(MPR file photo)
The Minneapolis Fed’s third-quarter agricultural credit conditions survey found that farm income increased for the fifth consecutive quarter. The survey of bankers indicates most lenders remain optimistic about the final three months of 2011, even though harvests were reduced in many areas by a wet spring and early frost.
Here are some highlights from the report:
Farm income, household spending and capital investment
One number here really stands out. The Fed says about 95 percent of the bankers surveyed said farm spending was steady or growing. No sign of an economic soft spot in agriculture. In Minnesota, two thirds of the lenders in the survey said farm income increased in the third quarter, the highest ratio of any state.

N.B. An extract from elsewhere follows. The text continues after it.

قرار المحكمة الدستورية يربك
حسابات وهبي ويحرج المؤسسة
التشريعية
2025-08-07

Loan repayments and renewals
The steady flow of farm profits shows up in the loan area, with strong repayment of borrowed money. Only 3 percent of the bankers surveyed in Minnesota, North Dakota, Montana, South Dakota and Wisconsin saw a decrease in loan repayments.

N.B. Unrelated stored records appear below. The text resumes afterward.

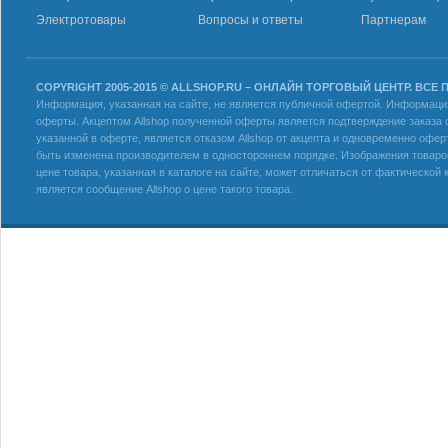
Электротовары
Вопросы и ответы
Партнерам
COPYRIGHT 2005-2015 © ALLSHOP.RU – ОНЛАЙН ТОРГОВЫЙ ЦЕНТР. ВСЕ
Информация, указанная на сайте, не является публичной офертой. Информация 
оферты. Акцептом Allshop полученной оферты является подтверждение заказа с
указанной в оферте, является отказом Allshop от акцепта и одновременно офер
быть изменена производителем в одностороннем порядке. Изображения товаров
цене товара, указанная в каталоге на сайте, может отличаться от фактическо
является сообщение Allshop о цене такого товара.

Demand for loans, required collateral and interest rates
The demand for loans in the district was similar to the demand in the second quarter, with 55 percent or more of the responding lenders reporting no change, and 32 percent reporting decreased loan demand.

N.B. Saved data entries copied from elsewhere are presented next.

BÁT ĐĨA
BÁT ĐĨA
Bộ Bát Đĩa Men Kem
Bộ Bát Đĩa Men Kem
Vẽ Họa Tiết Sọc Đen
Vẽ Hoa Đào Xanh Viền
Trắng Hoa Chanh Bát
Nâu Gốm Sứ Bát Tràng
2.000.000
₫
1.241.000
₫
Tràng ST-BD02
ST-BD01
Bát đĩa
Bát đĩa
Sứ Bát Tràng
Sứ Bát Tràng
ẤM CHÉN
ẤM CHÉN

Cash rents and land values
The district’s average cash rents and land values for nonirrigated, irrigated and ranchland all increased from the previous year. South Dakota saw the biggest increases in nonirrigated land values, at nearly 30 percent. Minnesota was next at 28 percent. Cash rents for land are also spiking, up by one quarter over a year ago.
Expectations for the fourth quarter of 2011 are strong. A banker in Minnesota summed it up: “We expect large cash deposits… [and] debt repayment should be higher than expected with the additional cash; we expect less borrowing and additional capital purchases.” Nearly 54 percent of lenders responding to the survey predict that farm income will increase in the fourth quarter.
The findings are based on a survey of bankers in the Minneapolis Fed’s region, including Minnesota Wisconsin, North and South Dakota, and Montana, but not the Upper Peninsula of Michigan.